Ever since she was forced to leave Egypt Bat Ye’or has lived in Europe. She does not intend to leave. She feels old and tired, but she urges young people to continue resisting dhimmi status. “We should not ask the moderate Muslims to save us. We have to change the present situation ourselves. That is our duty to our children and our ancestors.” Her study have made her aware that the destruction of Christian societies by Jihadists has always been brought about by the Christian leaders and churches themselves. “I think that we will not be able to act responsibly so long as we do not understand the dynamics, the spirit, and the functioning of Eurabia, a concept that has been conceived in Europe and by Europeans, and has not been imposed upon us from outside.”

For the whole article.



Also, in the new book Londonistan, by Melanie Phillips:

On the day that four Islamist suicide bombers blew themselves and more than fifty London commuters to bits, the Met’s [Metropolitan Police] deputy assistant commissioner, Brian Paddick, stood before the television cameras and made the noteworthy comment: “As far as I’m concerned Islam and terrorists are two words that do not go together.”
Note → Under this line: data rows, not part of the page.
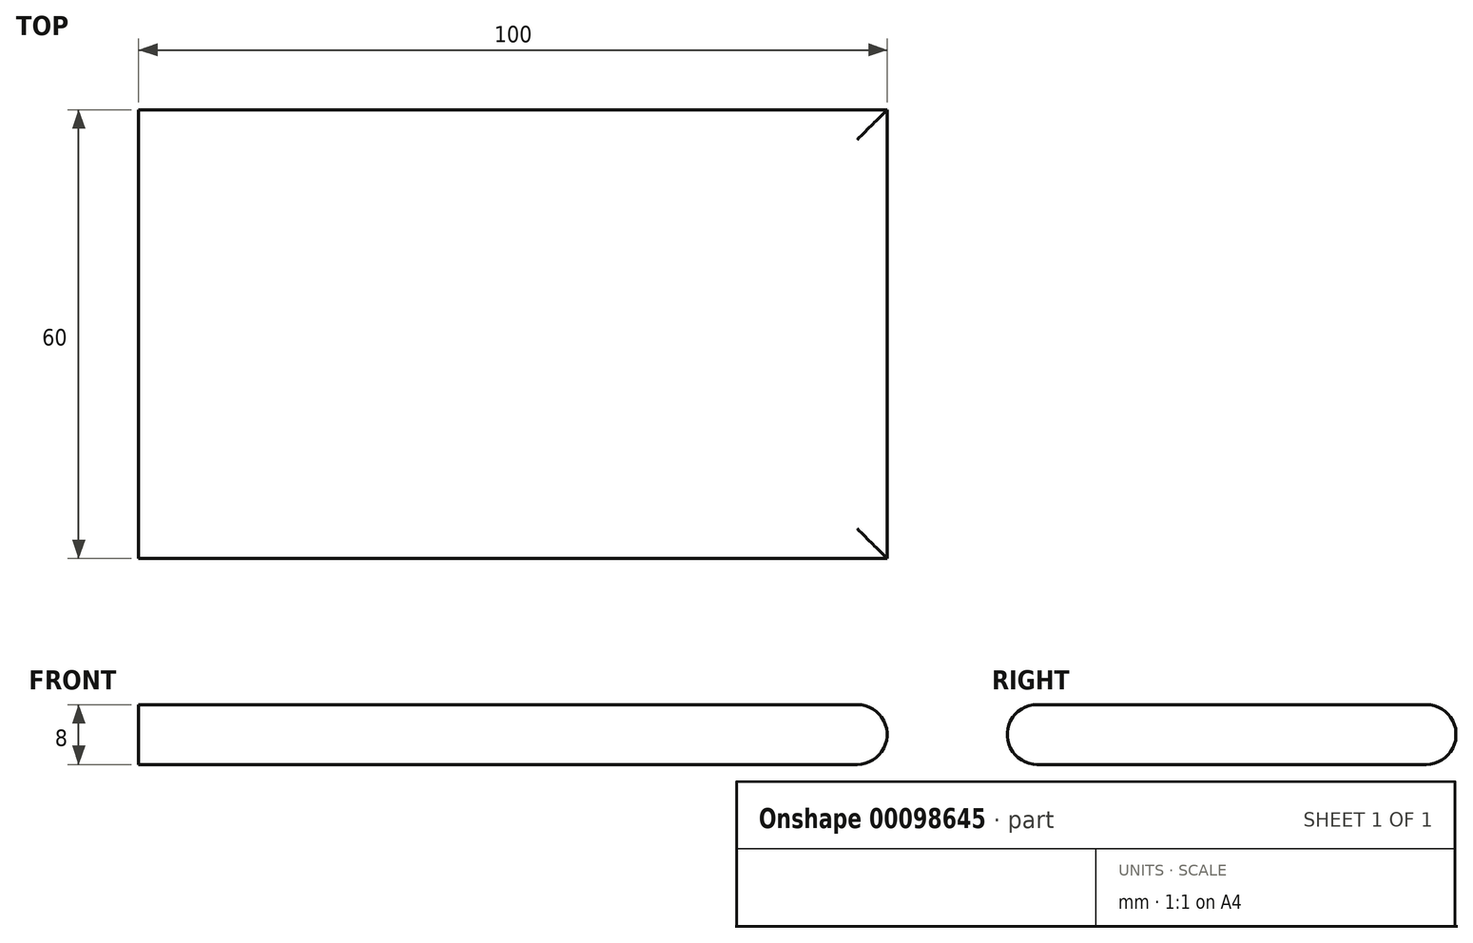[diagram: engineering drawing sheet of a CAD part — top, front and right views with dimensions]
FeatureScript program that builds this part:
annotation { "Feature Type Name" : "Feature", "Feature Type Description" : "" }
export const myFeature = defineFeature(function(context is Context, id is Id, definition is map)
    precondition{}
    {
        {
            var Q0;
            Q0=qCreatedBy(makeId("Top.planeOp"),FACE);
            var sketch = newSketch(context, id + "F0", { "sketchPlane" : qUnion([Q0])});
            skLineSegment(sketch, "E0.bottom", {"start": v(50, 30) * mm, "end": v(-50, 30) * mm});
            skLineSegment(sketch, "E0.top", {"start": v(50, -30) * mm, "end": v(-50, -30) * mm});
            skLineSegment(sketch, "E0.left", {"start": v(50, 30) * mm, "end": v(50, -30) * mm});
            skLineSegment(sketch, "E0.right", {"start": v(-50, 30) * mm, "end": v(-50, -30) * mm});
            skPoint(sketch, "E0.middle", {"position": v(0, 0) * mm});
            skSolve(sketch);
        }
        {
            var Q0;
            Q0=makeQuery(id+"F0.imprint","IMPRINT",FACE,{"disambiguationData":[TD([[makeQuery(id+"F0.imprint","IMPRINT",EDGE,{"derivedFrom":sQuery(id+"F0.wireOp",EDGE,"E0.bottom")}),1.0]])]});
            extrude(context, id + "F1", {"entities" : qUnion([Q0]), "depth" : 8 * mm});
        }
        {
            var Q0;
            Q0=makeQuery(id+"F1.opExtrude","CAP_EDGE",EDGE,{"disambiguationData":[OSD([sQuery(id+"F0.wireOp",EDGE,"E0.top")])],"isStart":false});
            var Q1;
            Q1=makeQuery(id+"F1.opExtrude","CAP_EDGE",EDGE,{"disambiguationData":[OSD([sQuery(id+"F0.wireOp",EDGE,"E0.top")])],"isStart":true});
            var Q2;
            Q2=makeQuery(id+"F1.opExtrude","CAP_EDGE",EDGE,{"disambiguationData":[OSD([sQuery(id+"F0.wireOp",EDGE,"E0.left")])],"isStart":false});
            var Q3;
            Q3=makeQuery(id+"F1.opExtrude","CAP_EDGE",EDGE,{"disambiguationData":[OSD([sQuery(id+"F0.wireOp",EDGE,"E0.left")])],"isStart":true});
            var Q4;
            Q4=makeQuery(id+"F1.opExtrude","CAP_EDGE",EDGE,{"disambiguationData":[OSD([sQuery(id+"F0.wireOp",EDGE,"E0.bottom")])],"isStart":false});
            var Q5;
            Q5=makeQuery(id+"F1.opExtrude","CAP_EDGE",EDGE,{"disambiguationData":[OSD([sQuery(id+"F0.wireOp",EDGE,"E0.bottom")])],"isStart":true});
            fillet(context, id + "F2", {"entities" : qUnion([Q0, Q1, Q2, Q3, Q4, Q5]), "radius" : 4 * mm, "tangentPropagation" : true, "allowEdgeOverflow" : false});
        }
    });
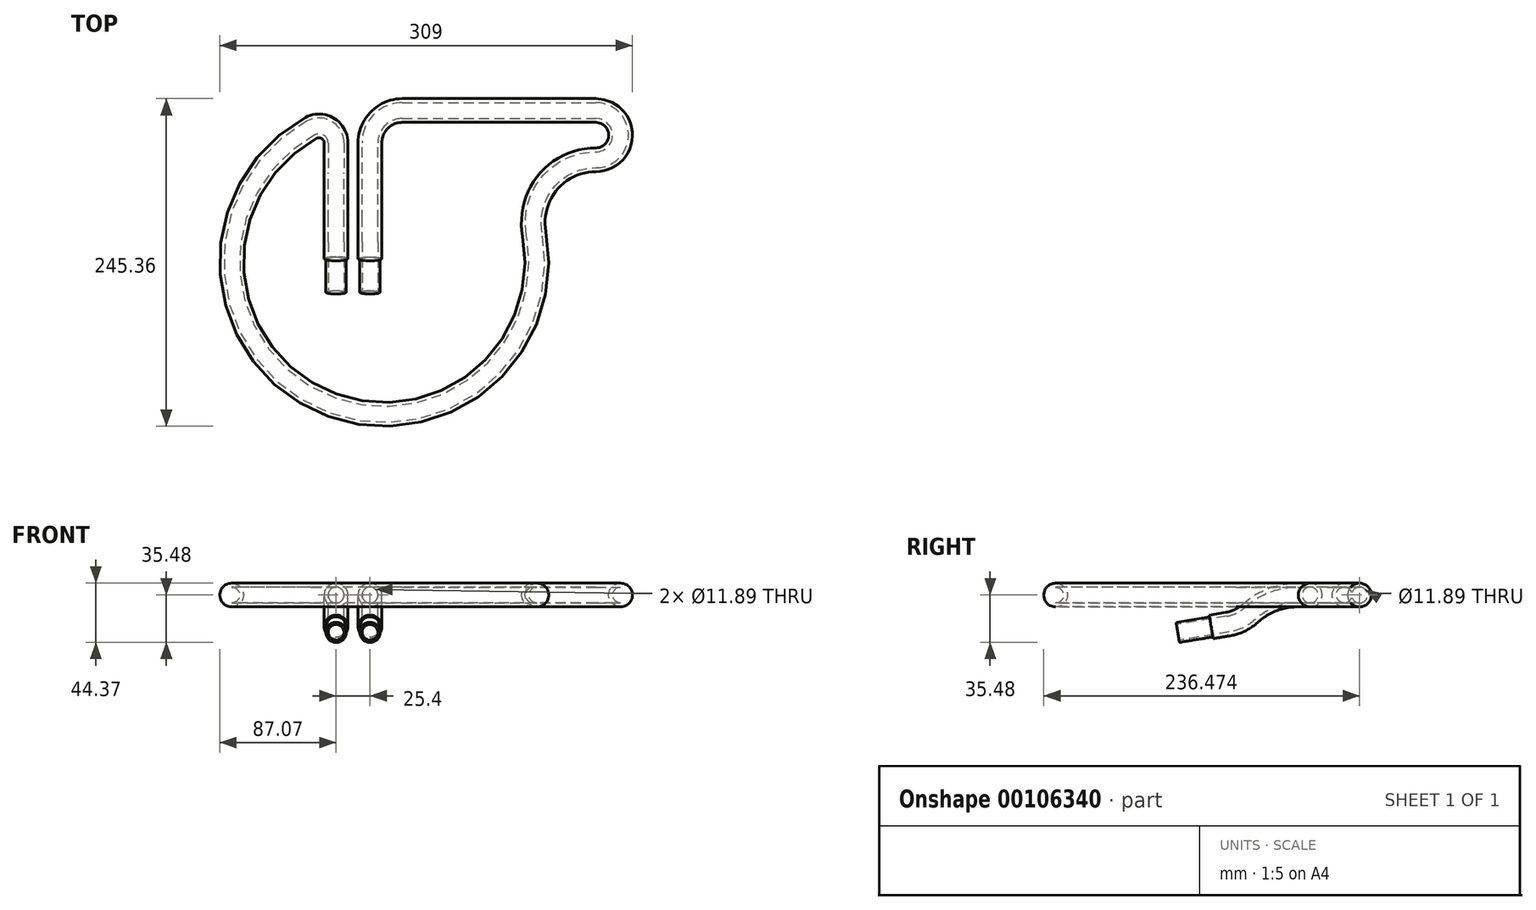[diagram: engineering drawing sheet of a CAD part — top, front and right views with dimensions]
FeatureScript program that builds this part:
annotation { "Feature Type Name" : "Feature", "Feature Type Description" : "" }
export const myFeature = defineFeature(function(context is Context, id is Id, definition is map)
    precondition{}
    {
        {
            var Q0;
            Q0=qCreatedBy(makeId("Top.planeOp"),FACE);
            var sketch = newSketch(context, id + "F0", { "sketchPlane" : qUnion([Q0])});
            skLineSegment(sketch, "E0", {"start": v(0, 0) * mm, "end": v(0, 12.7) * mm});
            skLineSegment(sketch, "E1", {"start": v(-25.4, 0) * mm, "end": v(0, 0) * mm});
            skArc(sketch, "E2", {"start": v(-25.4, 12.7) * mm, "mid": v(-31.63, 23.63) * mm, "end": v(-44.2, 23.84) * mm});
            skArc(sketch, "E3", {"start": v(0, 12.7) * mm, "mid": v(7.08, 29.8) * mm, "end": v(24.18, 36.88) * mm});
            skArc(sketch, "E4", {"start": v(-44.2, 23.84) * mm, "mid": v(-38.26, -179.68) * mm, "end": v(123.09, -55.49) * mm});
            skLineSegment(sketch, "E5", {"start": v(24.18, 36.88) * mm, "end": v(53.67, 36.88) * mm});
            skLineSegment(sketch, "E6", {"start": v(53.67, 36.88) * mm, "end": v(169.2, 36.88) * mm});
            skArc(sketch, "E7", {"start": v(123.09, -55.49) * mm, "mid": v(133.12, -16.93) * mm, "end": v(169.2, 0) * mm});
            skLineSegment(sketch, "E8", {"start": v(169.2, 0) * mm, "end": v(169.2, 0) * mm});
            skLineSegment(sketch, "E9", {"start": v(169.2, 36.88) * mm, "end": v(169.2, 0) * mm});
            skLineSegment(sketch, "E10", {"start": v(-25.4, 12.7) * mm, "end": v(-25.4, 0) * mm});
            skArc(sketch, "E11", {"start": v(169.2, 36.88) * mm, "mid": v(187.64, 18.44) * mm, "end": v(169.2, 0) * mm});
            skLineSegment(sketch, "E12", {"start": v(10.72, -76.4) * mm, "end": v(-103.58, -76.4) * mm});
            skSolve(sketch);
        }
        {
            var Q0;
            Q0=qCreatedBy(makeId("Front.planeOp"),FACE);
            var sketch = newSketch(context, id + "F1", { "sketchPlane" : qUnion([Q0])});
            skCircle(sketch, "E13", {"center": v(0, 0) * mm, "radius": 5.94 * mm});
            skCircle(sketch, "E14", {"center": v(0, 0) * mm, "radius": 8.9 * mm});
            skSolve(sketch);
        }
        {
            var Q0;
            Q0=makeQuery(id+"F1.imprint","IMPRINT",FACE,{"disambiguationData":[TD([[makeQuery(id+"F1.imprint","IMPRINT",EDGE,{"derivedFrom":sQuery(id+"F1.wireOp",EDGE,"E13")}),-1.0]])]});
            var Q1;
            Q1=sQuery(id+"F0.wireOp",EDGE,"E0");
            var Q2;
            Q2=sQuery(id+"F0.wireOp",EDGE,"E3");
            var Q3;
            Q3=sQuery(id+"F0.wireOp",EDGE,"E5");
            var Q4;
            Q4=sQuery(id+"F0.wireOp",EDGE,"E6");
            var Q5;
            Q5=sQuery(id+"F0.wireOp",EDGE,"E11");
            var Q6;
            Q6=sQuery(id+"F0.wireOp",EDGE,"E8");
            var Q7;
            Q7=sQuery(id+"F0.wireOp",EDGE,"E7");
            var Q8;
            Q8=sQuery(id+"F0.wireOp",EDGE,"E4");
            var Q9;
            Q9=sQuery(id+"F0.wireOp",EDGE,"E2");
            var Q10;
            Q10=sQuery(id+"F0.wireOp",EDGE,"E10");
            sweep(context, id + "F2", {"profiles" : qUnion([Q0]), "path" : qUnion([Q1, Q2, Q3, Q4, Q5, Q6, Q7, Q8, Q9, Q10])});
        }
        {
            var Q0;
            Q0=qCreatedBy(makeId("Right.planeOp"),FACE);
            var sketch = newSketch(context, id + "F3", { "sketchPlane" : qUnion([Q0])});
            skLineSegment(sketch, "E15", {"start": v(0, 0) * mm, "end": v(-9.55, 0) * mm});
            skArc(sketch, "E16", {"start": v(-9.55, 0) * mm, "mid": v(-28.53, -3.54) * mm, "end": v(-44.94, -13.7) * mm});
            skArc(sketch, "E17", {"start": v(-44.94, -13.7) * mm, "mid": v(-52.7, -18.95) * mm, "end": v(-61.63, -21.78) * mm});
            skLineSegment(sketch, "E18", {"start": v(-61.63, -21.78) * mm, "end": v(-99.22, -27.96) * mm});
            skSolve(sketch);
        }
        {
            var Q0;
            Q0=makeQuery(id+"F1.imprint","IMPRINT",FACE,{"disambiguationData":[TD([[makeQuery(id+"F1.imprint","IMPRINT",EDGE,{"derivedFrom":sQuery(id+"F1.wireOp",EDGE,"E13")}),-1.0]])]});
            var Q1;
            Q1=makeQuery(id+"F2.opSweep","CAP_FACE",FACE,{"disambiguationData":[OSD([sQuery(id+"F0.wireOp",VERTEX,"E10.end"),sQuery(id+"F1.wireOp",EDGE,"E13"),sQuery(id+"F1.wireOp",EDGE,"E14")])],"isStart":false});
            var Q2;
            Q2=sQuery(id+"F3.wireOp",EDGE,"E15");
            var Q3;
            Q3=sQuery(id+"F3.wireOp",EDGE,"E16");
            var Q4;
            Q4=sQuery(id+"F3.wireOp",EDGE,"E17");
            var Q5;
            Q5=sQuery(id+"F3.wireOp",EDGE,"E18");
            sweep(context, id + "F4", {"operationType" : NewBodyOperationType.ADD, "profiles" : qUnion([Q0, Q1]), "path" : qUnion([Q2, Q3, Q4, Q5])});
        }
        {
            var Q0;
            Q0=makeQuery(id+"F4.opSweep","CAP_FACE",FACE,{"disambiguationData":[OSD([sQuery(id+"F0.wireOp",VERTEX,"E10.end"),sQuery(id+"F1.wireOp",EDGE,"E13"),sQuery(id+"F1.wireOp",EDGE,"E14"),sQuery(id+"F3.wireOp",VERTEX,"E18.end")])],"isStart":false});
            var sketch = newSketch(context, id + "F5", { "sketchPlane" : qUnion([Q0])});
            skCircle(sketch, "E19", {"center": v(-25.4, -11.48) * mm, "radius": 7.62 * mm});
            skSolve(sketch);
        }
        {
            var Q0;
            Q0=makeQuery(id+"F4.opSweep","CAP_FACE",FACE,{"disambiguationData":[OSD([sQuery(id+"F1.wireOp",EDGE,"E13"),sQuery(id+"F1.wireOp",EDGE,"E14"),sQuery(id+"F3.wireOp",VERTEX,"E18.end")])],"isStart":false});
            var sketch = newSketch(context, id + "F6", { "sketchPlane" : qUnion([Q0])});
            skCircle(sketch, "E20", {"center": v(0, -11.48) * mm, "radius": 7.62 * mm});
            skSolve(sketch);
        }
        {
            var Q0;
            Q0=makeQuery(id+"F5.imprint","IMPRINT",FACE,{"disambiguationData":[TD([[makeQuery(id+"F5.imprint","IMPRINT",EDGE,{"derivedFrom":sQuery(id+"F5.wireOp",EDGE,"E19")}),-1.0]])]});
            extrude(context, id + "F7", {"entities" : qUnion([Q0]), "operationType" : NewBodyOperationType.REMOVE, "oppositeDirection" : true, "depth" : 25.4 * mm});
        }
        {
            var Q0;
            Q0=makeQuery(id+"F6.imprint","IMPRINT",FACE,{"disambiguationData":[TD([[makeQuery(id+"F6.imprint","IMPRINT",EDGE,{"derivedFrom":sQuery(id+"F6.wireOp",EDGE,"E20")}),-1.0]])]});
            extrude(context, id + "F8", {"entities" : qUnion([Q0]), "operationType" : NewBodyOperationType.REMOVE, "oppositeDirection" : true, "depth" : 25.4 * mm});
        }
    });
He amplified this by saying that, while the bombers may have been Muslim, the crime was not Islamic because Islam forbids the taking of innocent life. That may well be so; but across the world hundreds of thousands of innocent lives have been ended by terrorists who are doing so under the banner of Islam, find justification in Islam for their deeds, and are told by Islamic religious authorities that such actions are a religious duty. At a stroke, therefore, this senior British policeman had denied not only the nature of the atrocity on British soil but the whole basis of the war against the West.